L'appuntamento del 31 marzo 2026 rappresenta un'opportunità da non perdere per gli appassionati di storia locale. L'ingresso libero rende l'evento accessibile a un vasto pubblico. La figura di Giustina Olgiati garantisce un approccio rigoroso e competente. La sua esperienza come archivista è una garanzia di autenticità storica.
La discussione sul rapporto tra storia autentica e fake news è quanto mai attuale. In un'epoca in cui le notizie viaggiano alla velocità della luce, distinguere il vero dal falso diventa essenziale. La conferenza di A Compagna si propone di fornire strumenti critici per navigare nel mare dell'informazione.

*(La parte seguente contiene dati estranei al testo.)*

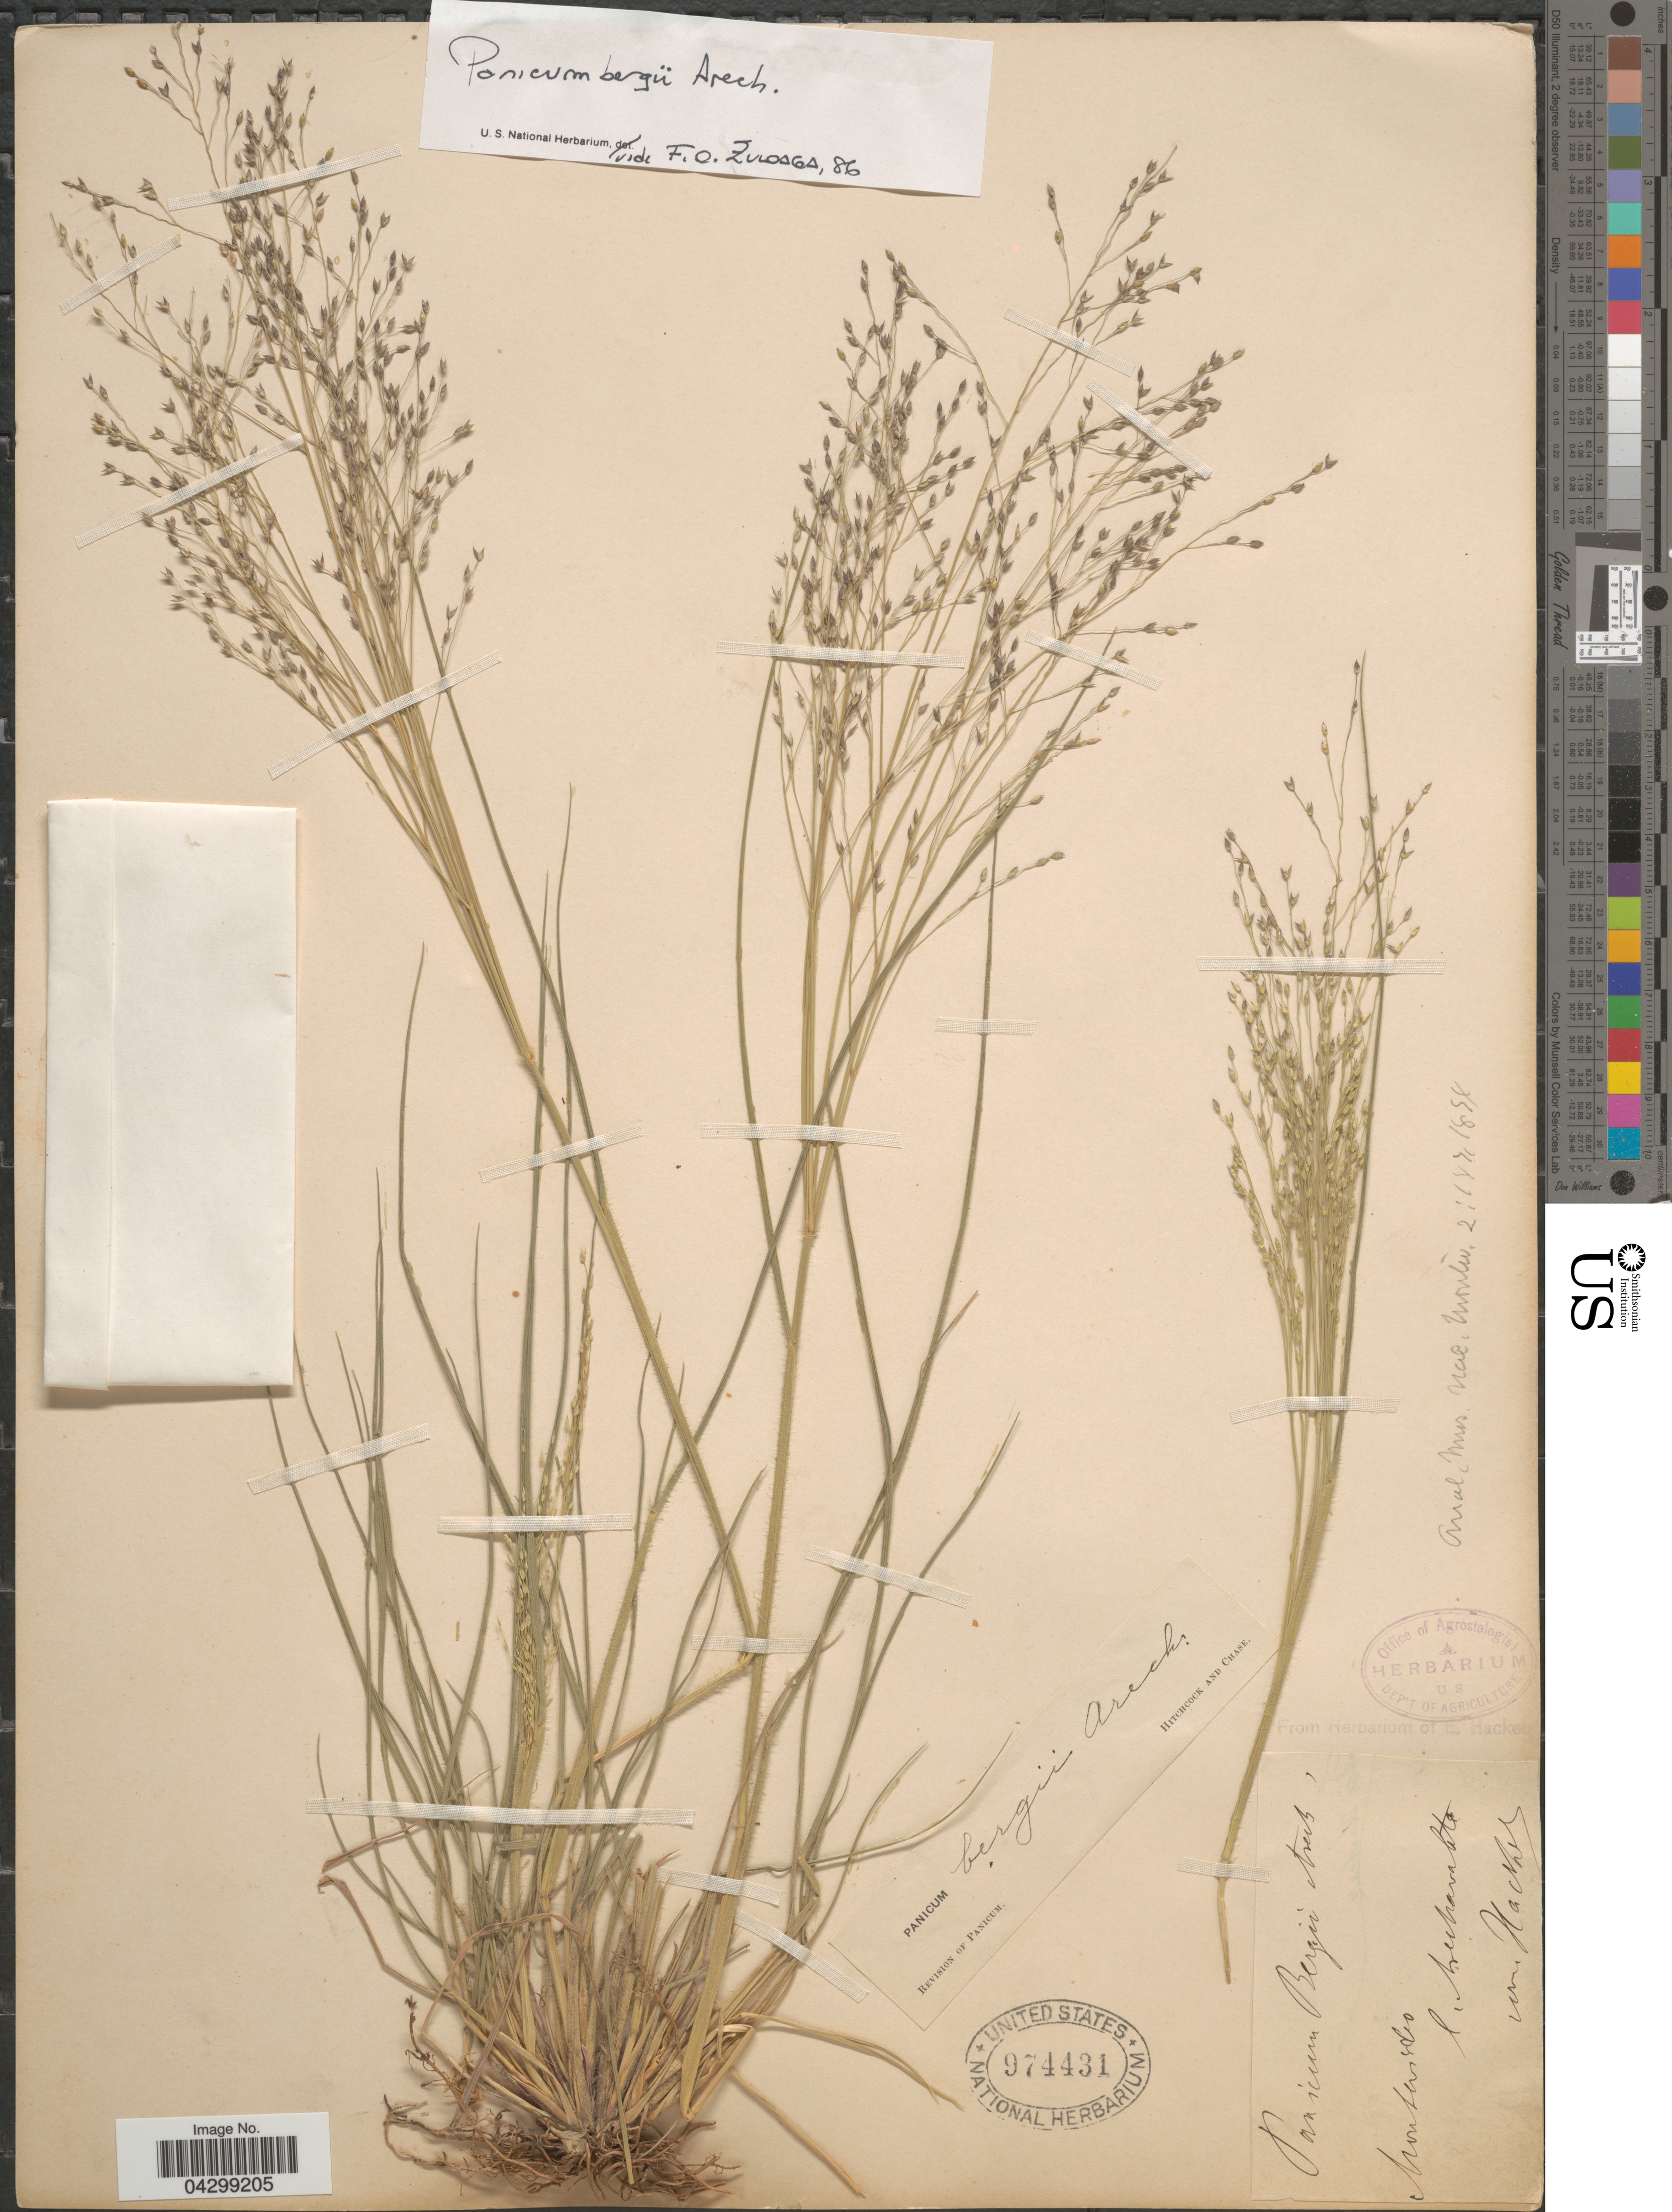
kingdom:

L'immagine del santo cavaliere e la croce sono simboli potenti. La loro storia è intrecciata con quella della Repubblica Marinara. Comprendere le origini e l'evoluzione di questi simboli significa comprendere una parte importante dell'identità genovese. La conferenza di Giustina Olgiati promette di svelare aspetti inediti e affascinanti.
L'evento si svolge in un contesto storico significativo. Lo Stradone di Sant’Agostino e l'Aula 1B sono luoghi che evocano la tradizione culturale genovese. A Compagna, con la sua lunga storia, rappresenta un pilastro di questa tradizione. Il ciclo di conferenze è un esempio concreto del loro impegno.
La data, 31 marzo 2026, è stata scelta per questo importante appuntamento. L'orario pomeridiano permette la partecipazione di un ampio pubblico. La gratuità dell'evento ne aumenta ulteriormente l'attrattiva. Si prevede una buona affluenza di studiosi, appassionati e semplici curiosi.
La figura di Riccardo Cuor di Leone aggiunge un elemento di fascino storico. La leggenda della vendita della bandiera, seppur smentita dalle fonti, ha contribuito alla sua diffusione. Analizzare come tali leggende nascono e si perpetuano è un esercizio utile per la comprensione della storia.
La conferenza non sarà solo una lezione di storia. Sarà anche un invito alla riflessione critica. Un'occasione per interrogarsi sul valore della verità storica. E su come proteggere il patrimonio culturale dalla disinformazione.